== Recorded information
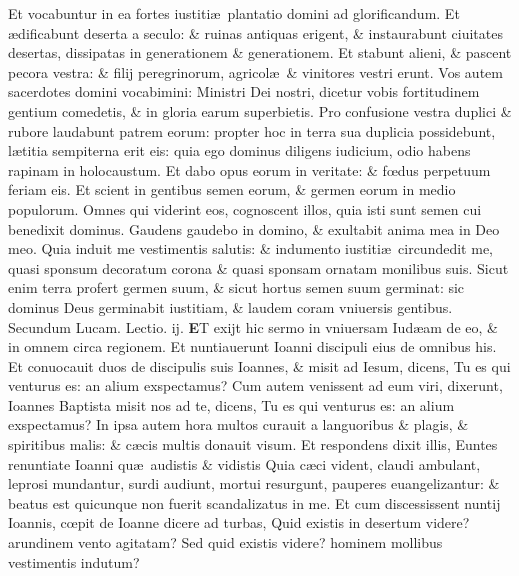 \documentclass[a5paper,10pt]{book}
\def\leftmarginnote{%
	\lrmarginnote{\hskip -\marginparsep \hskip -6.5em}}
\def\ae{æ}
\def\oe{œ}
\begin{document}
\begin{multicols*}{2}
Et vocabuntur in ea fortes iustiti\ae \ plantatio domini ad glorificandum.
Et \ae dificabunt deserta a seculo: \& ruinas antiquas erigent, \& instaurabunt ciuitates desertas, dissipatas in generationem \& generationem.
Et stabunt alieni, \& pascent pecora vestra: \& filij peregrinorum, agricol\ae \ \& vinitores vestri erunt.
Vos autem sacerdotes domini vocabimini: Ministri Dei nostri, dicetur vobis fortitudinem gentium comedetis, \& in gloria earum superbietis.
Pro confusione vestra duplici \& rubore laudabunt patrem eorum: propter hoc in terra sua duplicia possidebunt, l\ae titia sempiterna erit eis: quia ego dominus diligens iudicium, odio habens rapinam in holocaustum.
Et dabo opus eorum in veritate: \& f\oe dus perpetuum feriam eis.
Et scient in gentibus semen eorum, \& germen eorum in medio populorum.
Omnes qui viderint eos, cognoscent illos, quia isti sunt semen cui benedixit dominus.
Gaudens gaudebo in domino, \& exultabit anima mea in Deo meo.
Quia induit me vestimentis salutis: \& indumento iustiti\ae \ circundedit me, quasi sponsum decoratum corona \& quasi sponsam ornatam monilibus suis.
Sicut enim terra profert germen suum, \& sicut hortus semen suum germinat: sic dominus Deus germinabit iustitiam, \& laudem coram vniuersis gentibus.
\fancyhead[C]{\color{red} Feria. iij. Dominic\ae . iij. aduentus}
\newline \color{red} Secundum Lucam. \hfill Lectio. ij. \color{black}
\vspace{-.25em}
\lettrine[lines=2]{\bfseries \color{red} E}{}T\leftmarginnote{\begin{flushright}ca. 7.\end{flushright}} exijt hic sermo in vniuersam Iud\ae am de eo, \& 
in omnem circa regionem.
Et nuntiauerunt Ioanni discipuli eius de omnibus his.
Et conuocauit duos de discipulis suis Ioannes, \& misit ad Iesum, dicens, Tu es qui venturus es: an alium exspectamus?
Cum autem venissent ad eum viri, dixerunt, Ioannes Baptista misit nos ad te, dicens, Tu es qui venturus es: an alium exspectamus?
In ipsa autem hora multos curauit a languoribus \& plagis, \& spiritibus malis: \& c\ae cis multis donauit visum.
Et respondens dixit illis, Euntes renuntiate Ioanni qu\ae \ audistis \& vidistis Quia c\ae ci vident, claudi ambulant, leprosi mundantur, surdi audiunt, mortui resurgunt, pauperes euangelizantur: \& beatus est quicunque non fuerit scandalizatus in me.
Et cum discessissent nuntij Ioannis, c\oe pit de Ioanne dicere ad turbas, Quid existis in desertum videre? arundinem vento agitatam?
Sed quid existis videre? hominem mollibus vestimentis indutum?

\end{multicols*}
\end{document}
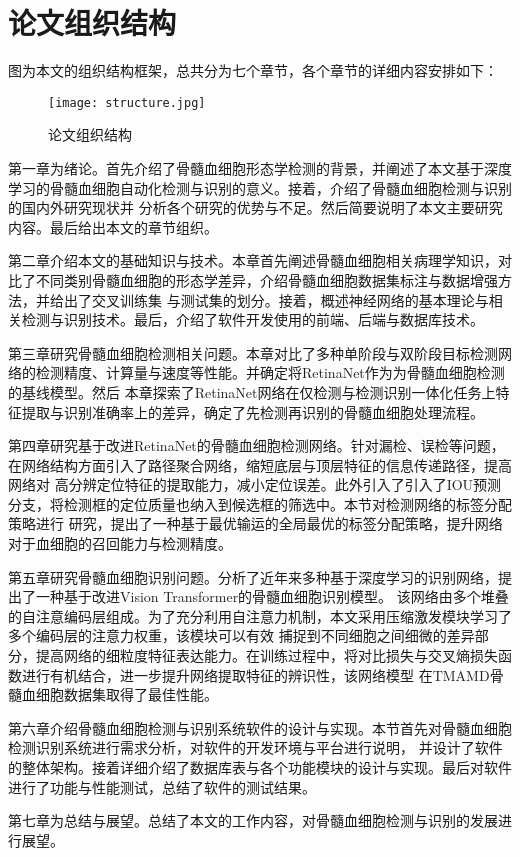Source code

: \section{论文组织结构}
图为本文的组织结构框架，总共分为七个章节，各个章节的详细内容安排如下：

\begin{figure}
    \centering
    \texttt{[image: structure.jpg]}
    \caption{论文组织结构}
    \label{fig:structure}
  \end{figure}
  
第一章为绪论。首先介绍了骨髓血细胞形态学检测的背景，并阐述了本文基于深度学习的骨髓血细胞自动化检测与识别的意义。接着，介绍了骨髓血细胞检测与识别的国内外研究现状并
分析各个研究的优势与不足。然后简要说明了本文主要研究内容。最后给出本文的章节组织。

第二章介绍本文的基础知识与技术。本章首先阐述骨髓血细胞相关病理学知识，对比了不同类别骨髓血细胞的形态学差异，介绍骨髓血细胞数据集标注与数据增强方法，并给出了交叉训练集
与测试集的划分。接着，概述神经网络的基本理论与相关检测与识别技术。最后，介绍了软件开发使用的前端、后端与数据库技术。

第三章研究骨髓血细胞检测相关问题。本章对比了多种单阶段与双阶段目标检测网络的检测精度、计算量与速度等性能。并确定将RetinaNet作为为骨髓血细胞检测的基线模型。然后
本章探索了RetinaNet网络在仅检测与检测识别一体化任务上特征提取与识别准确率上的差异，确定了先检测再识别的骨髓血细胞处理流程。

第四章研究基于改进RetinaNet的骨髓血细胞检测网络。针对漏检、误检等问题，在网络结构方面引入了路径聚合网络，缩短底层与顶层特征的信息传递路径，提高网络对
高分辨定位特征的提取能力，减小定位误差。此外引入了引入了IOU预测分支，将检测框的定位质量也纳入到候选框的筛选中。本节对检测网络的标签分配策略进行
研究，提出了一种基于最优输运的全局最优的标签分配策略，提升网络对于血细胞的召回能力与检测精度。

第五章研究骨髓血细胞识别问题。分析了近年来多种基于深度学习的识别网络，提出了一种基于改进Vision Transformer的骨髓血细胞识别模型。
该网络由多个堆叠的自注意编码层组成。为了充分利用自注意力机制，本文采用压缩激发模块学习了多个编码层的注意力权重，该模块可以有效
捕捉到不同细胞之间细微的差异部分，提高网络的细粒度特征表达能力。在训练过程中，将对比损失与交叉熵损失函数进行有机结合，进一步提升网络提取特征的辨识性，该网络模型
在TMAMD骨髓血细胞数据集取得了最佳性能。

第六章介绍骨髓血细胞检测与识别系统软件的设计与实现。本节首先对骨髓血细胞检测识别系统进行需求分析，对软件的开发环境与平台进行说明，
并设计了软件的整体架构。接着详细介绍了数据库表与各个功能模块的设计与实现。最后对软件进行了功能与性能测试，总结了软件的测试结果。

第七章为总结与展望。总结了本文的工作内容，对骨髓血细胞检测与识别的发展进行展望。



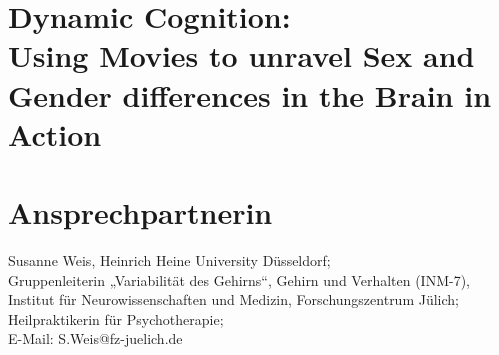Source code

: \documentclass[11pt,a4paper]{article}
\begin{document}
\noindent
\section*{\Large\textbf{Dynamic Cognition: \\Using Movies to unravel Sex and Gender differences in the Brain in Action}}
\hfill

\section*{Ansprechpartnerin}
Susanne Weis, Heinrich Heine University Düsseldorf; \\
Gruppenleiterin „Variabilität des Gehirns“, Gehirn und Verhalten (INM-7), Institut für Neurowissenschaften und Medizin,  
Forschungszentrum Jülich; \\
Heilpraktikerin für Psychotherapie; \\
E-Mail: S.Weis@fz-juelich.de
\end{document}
====
An exact reproduction of every record above is required, with no pictures included.

# [Problem solution]
 \documentclass[a5paper,10pt]{book}
\def\leftmarginnote{%
	\lrmarginnote{\hskip -\marginparsep \hskip -6.5em}}
\def\ae{æ}
\def\oe{œ}
\begin{document}
\begin{multicols*}{2}
Et vocabuntur in ea fortes iustiti\ae \ plantatio domini ad glorificandum.
Et \ae dificabunt deserta a seculo: \& ruinas antiquas erigent, \& instaurabunt ciuitates desertas, dissipatas in generationem \& generationem.
Et stabunt alieni, \& pascent pecora vestra: \& filij peregrinorum, agricol\ae \ \& vinitores vestri erunt.
Vos autem sacerdotes domini vocabimini: Ministri Dei nostri, dicetur vobis fortitudinem gentium comedetis, \& in gloria earum superbietis.
Pro confusione vestra duplici \& rubore laudabunt patrem eorum: propter hoc in terra sua duplicia possidebunt, l\ae titia sempiterna erit eis: quia ego dominus diligens iudicium, odio habens rapinam in holocaustum.
Et dabo opus eorum in veritate: \& f\oe dus perpetuum feriam eis.
Et scient in gentibus semen eorum, \& germen eorum in medio populorum.
Omnes qui viderint eos, cognoscent illos, quia isti sunt semen cui benedixit dominus.
Gaudens gaudebo in domino, \& exultabit anima mea in Deo meo.
Quia induit me vestimentis salutis: \& indumento iustiti\ae \ circundedit me, quasi sponsum decoratum corona \& quasi sponsam ornatam monilibus suis.
Sicut enim terra profert germen suum, \& sicut hortus semen suum germinat: sic dominus Deus germinabit iustitiam, \& laudem coram vniuersis gentibus.
\fancyhead[C]{\color{red} Feria. iij. Dominic\ae . iij. aduentus}
\newline \color{red} Secundum Lucam. \hfill Lectio. ij. \color{black}
\vspace{-.25em}
\lettrine[lines=2]{\bfseries \color{red} E}{}T\leftmarginnote{\begin{flushright}ca. 7.\end{flushright}} exijt hic sermo in vniuersam Iud\ae am de eo, \& 
in omnem circa regionem.
Et nuntiauerunt Ioanni discipuli eius de omnibus his.
Et conuocauit duos de discipulis suis Ioannes, \& misit ad Iesum, dicens, Tu es qui venturus es: an alium exspectamus?
Cum autem venissent ad eum viri, dixerunt, Ioannes Baptista misit nos ad te, dicens, Tu es qui venturus es: an alium exspectamus?
In ipsa autem hora multos curauit a languoribus \& plagis, \& spiritibus malis: \& c\ae cis multis donauit visum.
Et respondens dixit illis, Euntes renuntiate Ioanni qu\ae \ audistis \& vidistis Quia c\ae ci vident, claudi ambulant, leprosi mundantur, surdi audiunt, mortui resurgunt, pauperes euangelizantur: \& beatus est quicunque non fuerit scandalizatus in me.
Et cum discessissent nuntij Ioannis, c\oe pit de Ioanne dicere ad turbas, Quid existis in desertum videre? arundinem vento agitatam?
Sed quid existis videre? hominem mollibus vestimentis indutum?

\end{multicols*}
\end{document}
Source code

: \section{论文组织结构}
图为本文的组织结构框架，总共分为七个章节，各个章节的详细内容安排如下：

\begin{figure}
    \centering
    \texttt{[image: structure.jpg]}
    \caption{论文组织结构}
    \label{fig:structure}
  \end{figure}
  
第一章为绪论。首先介绍了骨髓血细胞形态学检测的背景，并阐述了本文基于深度学习的骨髓血细胞自动化检测与识别的意义。接着，介绍了骨髓血细胞检测与识别的国内外研究现状并
分析各个研究的优势与不足。然后简要说明了本文主要研究内容。最后给出本文的章节组织。

第二章介绍本文的基础知识与技术。本章首先阐述骨髓血细胞相关病理学知识，对比了不同类别骨髓血细胞的形态学差异，介绍骨髓血细胞数据集标注与数据增强方法，并给出了交叉训练集
与测试集的划分。接着，概述神经网络的基本理论与相关检测与识别技术。最后，介绍了软件开发使用的前端、后端与数据库技术。

第三章研究骨髓血细胞检测相关问题。本章对比了多种单阶段与双阶段目标检测网络的检测精度、计算量与速度等性能。并确定将RetinaNet作为为骨髓血细胞检测的基线模型。然后
本章探索了RetinaNet网络在仅检测与检测识别一体化任务上特征提取与识别准确率上的差异，确定了先检测再识别的骨髓血细胞处理流程。

第四章研究基于改进RetinaNet的骨髓血细胞检测网络。针对漏检、误检等问题，在网络结构方面引入了路径聚合网络，缩短底层与顶层特征的信息传递路径，提高网络对
高分辨定位特征的提取能力，减小定位误差。此外引入了引入了IOU预测分支，将检测框的定位质量也纳入到候选框的筛选中。本节对检测网络的标签分配策略进行
研究，提出了一种基于最优输运的全局最优的标签分配策略，提升网络对于血细胞的召回能力与检测精度。

第五章研究骨髓血细胞识别问题。分析了近年来多种基于深度学习的识别网络，提出了一种基于改进Vision Transformer的骨髓血细胞识别模型。
该网络由多个堆叠的自注意编码层组成。为了充分利用自注意力机制，本文采用压缩激发模块学习了多个编码层的注意力权重，该模块可以有效
捕捉到不同细胞之间细微的差异部分，提高网络的细粒度特征表达能力。在训练过程中，将对比损失与交叉熵损失函数进行有机结合，进一步提升网络提取特征的辨识性，该网络模型
在TMAMD骨髓血细胞数据集取得了最佳性能。

第六章介绍骨髓血细胞检测与识别系统软件的设计与实现。本节首先对骨髓血细胞检测识别系统进行需求分析，对软件的开发环境与平台进行说明，
并设计了软件的整体架构。接着详细介绍了数据库表与各个功能模块的设计与实现。最后对软件进行了功能与性能测试，总结了软件的测试结果。

第七章为总结与展望。总结了本文的工作内容，对骨髓血细胞检测与识别的发展进行展望。



Source code

: \documentclass[11pt,a4paper]{article}
\begin{document}
\noindent
\section*{\Large\textbf{Dynamic Cognition: \\Using Movies to unravel Sex and Gender differences in the Brain in Action}}
\hfill

\section*{Ansprechpartnerin}
Susanne Weis, Heinrich Heine University Düsseldorf; \\
Gruppenleiterin „Variabilität des Gehirns“, Gehirn und Verhalten (INM-7), Institut für Neurowissenschaften und Medizin,  
Forschungszentrum Jülich; \\
Heilpraktikerin für Psychotherapie; \\
E-Mail: S.Weis@fz-juelich.de
\end{document}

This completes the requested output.